Castro’s penetrating insights on the Soviet Union have enduring value. He is unstinting in his praise for the accomplishments of the Soviet Union and its support of Cuba and other revolutionary movements. He has not the slightest doubt but what the Soviet Union’s rapid industrialization accounted for its ability to defeat German fascism. Still, he forthrightly explains how Cuba tried to avoid certain Soviet problems by abjuring the forced collectivization of agriculture and any hint of a cult of personality.
Castro discusses the U.S. threats of invasion that led to the decision to install Soviet missiles in Cuba and frankly discusses his feeling of “betrayal” by Khrushchev’s during the Cuban missiles crisis and the subsequent temporary deterioration of relations between the two countries. Castro assesses the strengths and weaknesses of the Soviet Union and Gorbachev that resulted in the so-called collapse of Soviet socialism. He believed, for instance, that the Soviet Union was absolutely correct in refusing to build a consumer society but was mistaken in not better applying its great technological knowledge to benefit its own economy. In the end, Castro believed that it was not socialism that failed but bad policies, that in short “the Soviets destroyed themselves.”

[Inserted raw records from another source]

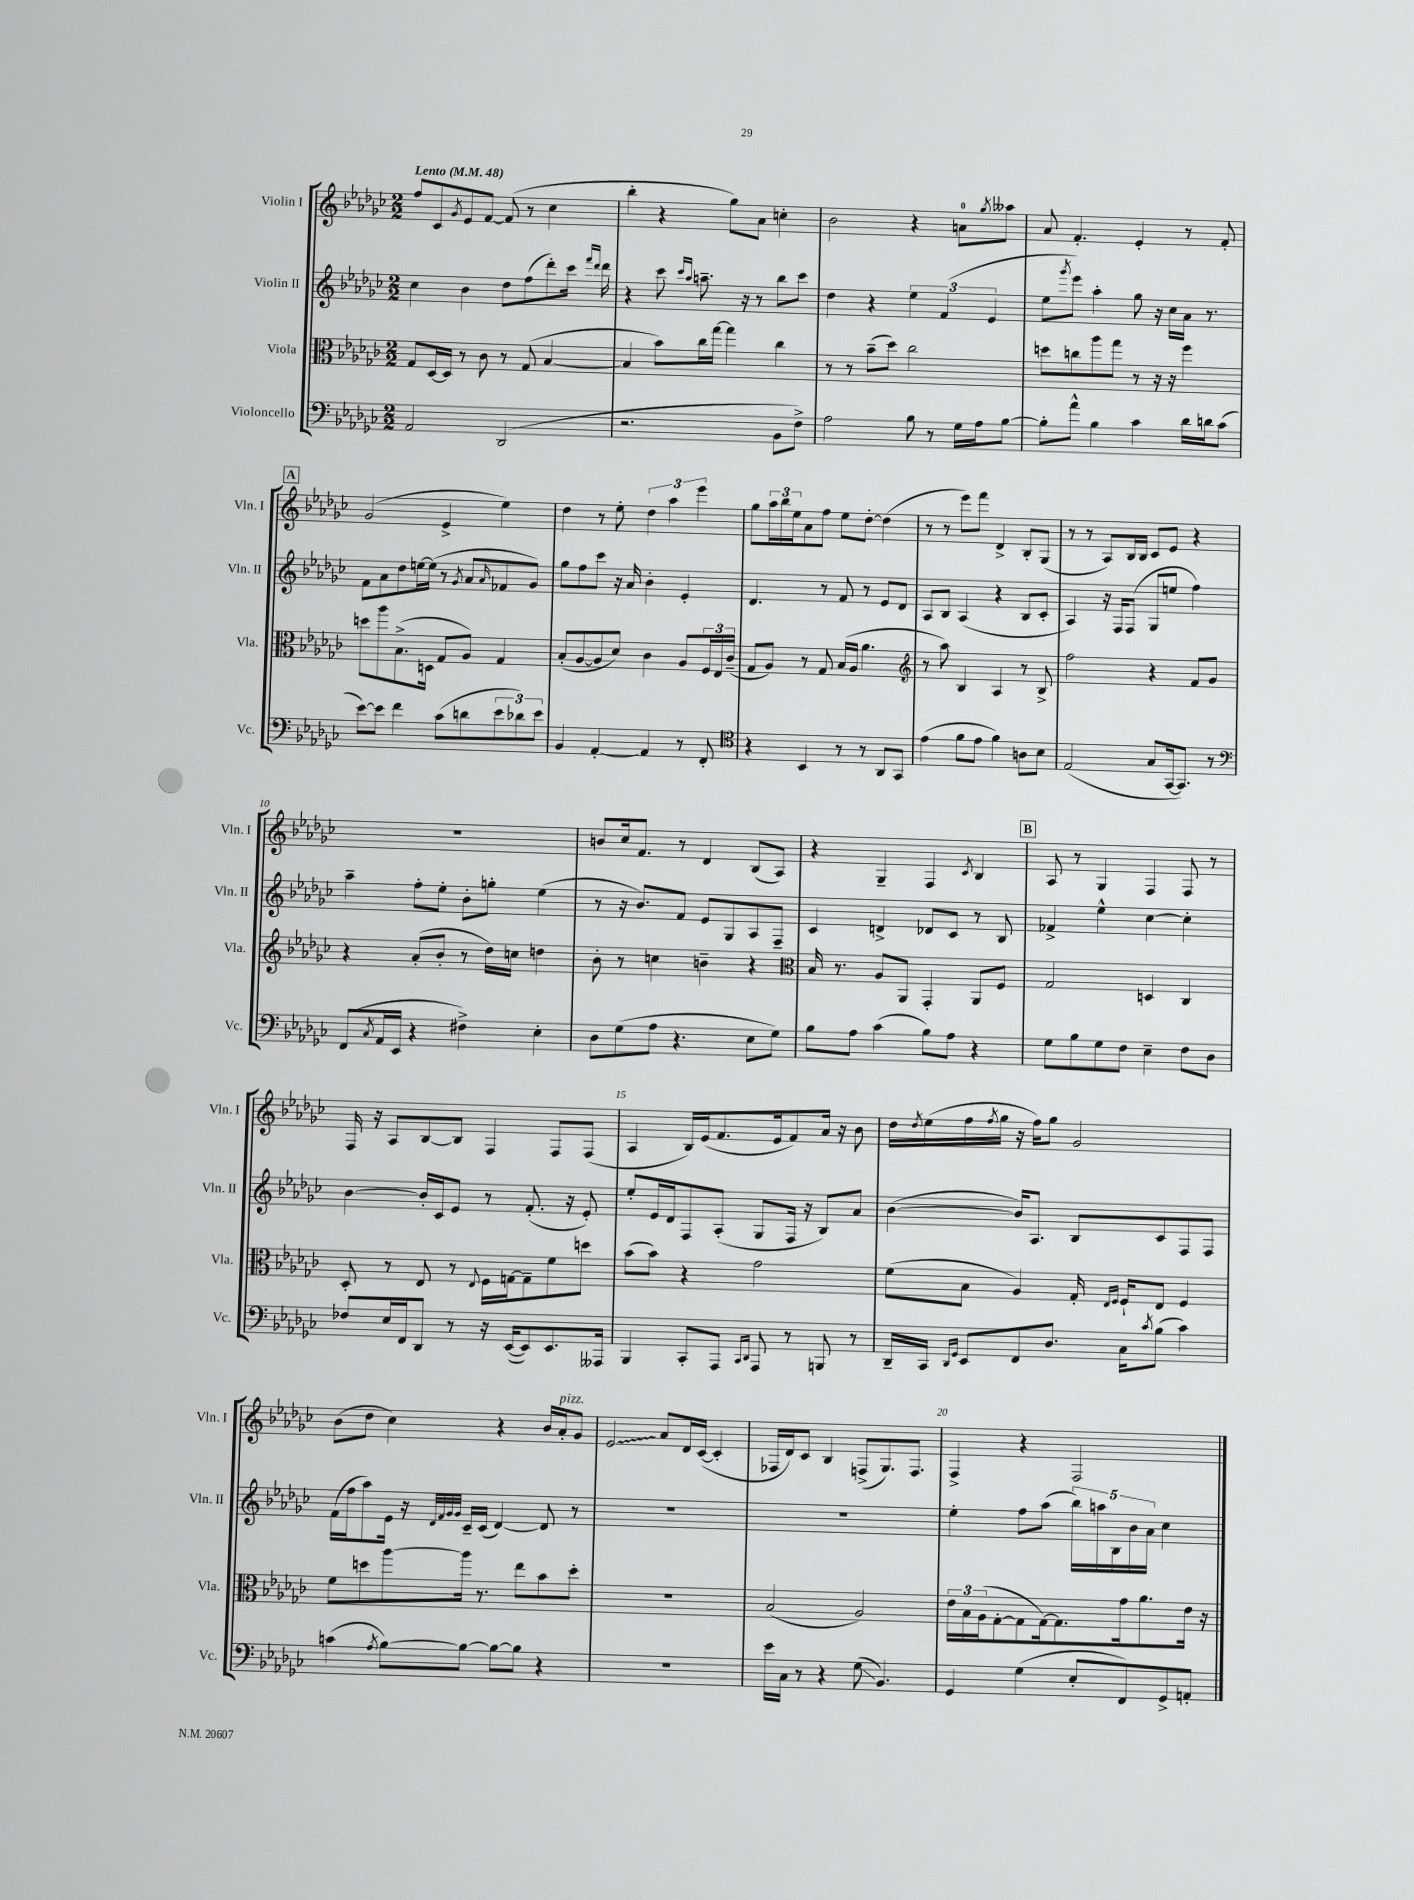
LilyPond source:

<<
\new StaffGroup <<
\new Staff = "s0" \with { instrumentName = "Violin I" shortInstrumentName = "Vln. I" } {
    \clef treble \key ges \major \numericTimeSignature \time 2/2 \tempo "Lento" 4 = 48
    f''8 ces'8 \acciaccatura { ges'8 } ees'8 f'8~ f'8( r8 ces''4 |
    bes''4-. r4 ges''8) aes'8 c''4-. |
    bes'2 r4 a'8-0 \acciaccatura { ges''8 } aeses''8 |
    aes'8 f'4.-. ees'4-. r8 f'8-. |
    \mark \markup { \box "A" } ges'2( ees'4-> ees''4) |
    des''4 r8 ees''8-. \tuplet 3/2 { des''4 aes''4 ees'''4 } |
    ges''8 \tuplet 3/2 { aes''16 bes''16 ees''16 } aes'8 f''8 ees''8 des''8~-. des''4( |
    r8 r8 ees'''8) f'''8 des'4-> bes8-. ges8( |
    r8 r8 aes8) bes16 bes16 ces'8 ees'8 r4 |
    R1 |
    b'8 ces''16 f'8. r8 des'4 bes8( aes8) |
    r4 ges4-- f4 \acciaccatura { ces'8 } bes4 |
    \mark \markup { \box "B" } aes8 r8 ges4 f4 f8 r8 |
    f16 r16 aes8 bes8~ bes8 f4 f8 f8( |
    aes4 bes16) ees'16( f'8. ees'16 f'8) aes'16 r16 bes'8 |
    des''16 \acciaccatura { des''8 } ees''16( f''16 \acciaccatura { f''8 } ges''16 r16 f''16) ges''8 ges'2 |
    bes'8( des''8 ces''4) r4 bes'16 aes'16-.^\markup { \italic "pizz." } ges'8 |
    \once \override Glissando.style = #'zigzag ees'2\glissando aes'8 des'16 ces'16~( ces'4-. |
    fes16 des'16) ces'8 bes4 f8->( ges8.) f8. |
    f4-> r4 f2 \bar "|." |
}
\new Staff = "s1" \with { instrumentName = "Violin II" shortInstrumentName = "Vln. II" } {
    \clef treble \key ges \major \numericTimeSignature \time 2/2
    ces''4 bes'4 des''8 f''8( des'''8-.) ces'''16 \grace { f'''16 des'''16 } des'''16 |
    r4 ces'''8 \grace { ces'''16 aes''16 } a''8.-- r16 r8 bes''8 ces'''8 |
    des''4 r4 \tuplet 3/2 { ees''4 f'4( ees'4 } |
    ees''8 \acciaccatura { ges'''8 } ees'''8) aes''4-. ges''8 r16 ces''16 aes'16 r8. |
    \mark \markup { \box "A" } f'8 aes'8 des''8 e''16~ e''16( r8 \acciaccatura { ges'8 } aes'8 \grace { aes'16 } fes'8 ges'8) |
    ges''8 f''8 ces'''8 r16 aes'16 bes'4-. ees'4-. |
    des'4. r8 f'8 r8 ees'8 des'8 |
    aes8 bes8 aes4( r4 bes8 ces'8-. |
    aes4) r16 f16 f8( ges8 e''8 f''4) |
    aes''4-- f''8-. ees''8-. bes'8-. g''8-. ees''4( |
    r8 r16 bes'8.) f'8 ees'8 ges8 aes8 f8-- |
    ces'4 d'4-> des'8 ces'8 r8 bes8 |
    \mark \markup { \box "B" } fes'4-> ees''4-^ ces''4~ ces''4-. |
    bes'4~ bes'16-. ces'16 ees'8 r8 f'8.-.( r16 ees'8-.) |
    ees''8-. ees'16 des'16 f8 aes8-.( ges8 f16 r16 bes8) aes'8 |
    bes'4~( bes'16) aes8. bes8 ces'8 f8 f8 |
    f'16( f''16 aes''8) ees'16 r16 \grace { des'32 f'32 ges'32 ges'32 } ces'16-- ces'16( des'4~) des'8 r8 |
    R1 |
    R1 |
    ees''4-. f''8 aes''8( \tuplet 5/4 { bes''16) a''16 bes16 bes'16 aes'16 } ces''4 \bar "|." |
}
\new Staff = "s2" \with { instrumentName = "Viola" shortInstrumentName = "Vla." } {
    \clef alto \key ges \major \numericTimeSignature \time 2/2
    ges8 des16~ des16 r8 ces'8 r8 ges8( bes4~ |
    bes4 bes'8) ces''16 ges''16~ ges''4 ces''4 |
    r8 r8 bes'8--( des''8) ces''2 |
    d''8 c''8 aes''8 ges''8 r8 r16 r16 f''4 |
    \mark \markup { \box "A" } d''8 aes''8 bes8.->( d16 ges8 aes8) ges4 |
    bes8-.( aes8~ aes8 des'8) ces'4 aes8 \tuplet 3/2 { f16 ees16 ces'16--( } |
    ges8 aes8) r8 ges8 bes16( aes16 aes'4. |
    \clef treble r8 aes''8) bes4 aes4 r8 bes8-> |
    f''2 r4 f'8 ges'8 |
    r4 aes'8-.( bes'8-. r8 des''16) c''16 d''4 |
    bes'8-. r8 c''4 b'4-- r4 |
    \clef alto bes16 r8. aes8 aes,8 ges,4-. aes,8 f8 |
    \mark \markup { \box "B" } ges2 d4 ces4 |
    des8-. r8 ees8 r8 \appoggiatura { ees8 } f16 g16~ g8-- f'8 d''8 |
    bes'8( bes'8) r4 ges'2 |
    f'8( bes8 aes4) ges16-. \grace { ees16 f16 } f16-! ees8 f4 |
    f'8 d''8 aes''8~ aes''16 r8. ees''8 bes'8 d''8-. |
    R1 |
    bes2( aes2) |
    \tuplet 3/2 { ees'16 bes16 aes16( } ges8~-. ges8 ges16~) ges8. ges'16 aes'8. ees'16 r16 \bar "|." |
}
\new Staff = "s3" \with { instrumentName = "Violoncello" shortInstrumentName = "Vc." } {
    \clef bass \key ges \major \numericTimeSignature \time 2/2
    aes,2 des,2( |
    r2. bes,8 f8->) |
    aes2 bes8 r8 ges16 aes16 bes8~ |
    bes8-. aes'8-^ bes4 ces'4 des'16 d'16 ces'8( |
    \mark \markup { \box "A" } ees'8~) ees'8 f'4 ces'8( d'8 \tuplet 3/2 { ees'8 des'8) ees'8 } |
    bes,4 aes,4~-. aes,4 r8 f,8-. |
    \clef tenor r4 bes,4 r8 r8 aes,8 ges,8 |
    ees'4( f'8 ees'8 f'4) a8 bes8 |
    ees2( ges8 ges,16~ ges,8.) r8 |
    \clef bass f,8( \acciaccatura { ces8 } aes,16 ees,16 r4 fis4->) ees4-. |
    des8 ges8( aes8 r4. ees8 ges8) |
    bes8 aes8 ces'4( bes8) aes8 r4 |
    \mark \markup { \box "B" } ges8 bes8 ges8 f8 ees4-- f8 des8 |
    fes8 ees16 f,16 des,8 r8 r16 ees,16~( ees,8) ees,8. aeses,,16 |
    bes,,4 ces,8-. aes,,8 \grace { ces,16 des,16 } aes,,8 r8 b,,8 r8 |
    des,16-- ces,16 \grace { des,16 ges,16 } ees,8 f,8 des8. ces16 \acciaccatura { ces'8 } bes8( ces'4) |
    c'4( \acciaccatura { aes8 } bes8~) bes8~ bes8~ bes8 r4 |
    R1 |
    ees'16 ces16 r8 r4 ges8\glissando( bes,4.) |
    ges,4 ges4( ees8-. f,8) ges,8-> a,8-. \bar "|." |
}
>>
>>
\layout { \context { \Score \override BarNumber.break-visibility = ##(#f #t #t) barNumberVisibility = #(every-nth-bar-number-visible 5) } }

As one would expect, Castro’s opinions and assessments dot every page, but what is striking is how original, thoughtful, generous, self-critical, and surprising many of his views are. For example, Castro credits Ernest Hemingway’s For Whom the Bell Tolls for prompting him to think about guerrilla warfare. Though every American president since Eisenhower attempted to undermine the Cuban revolution in one way or another, Castro gives generous assessments of Kennedy, Carter and Clinton. Though Castro was critical of Saddam Hussein, he totally condemned the U.S. invasion of Iraq. While steadfastly opposing terrorism, which has repeatedly been used against the Cuban revolution, Castro asserts that in view of the threats posed by nuclear war and environmental degradation, terrorism is hardly the greatest problem humanity faces today.
In short, the life and thoughts of Fidel Castro are a timeless testament to one man’s courage, humanity, intelligence, modesty, optimism, and revolutionary dedication. Indeed, Castro’s optimism even extends to the United States. He says, “I don’t think a Fascist-type regime could ever emerge in the United States. Within their political system, grave errors and injustices have been committed—and many of them still survive—but the American people have certain institutions, traditions, educational, cultural and political values that would make that virtually impossible.”
In these dismal days of Donald Trump, no better read exists than Fidel’s My Life.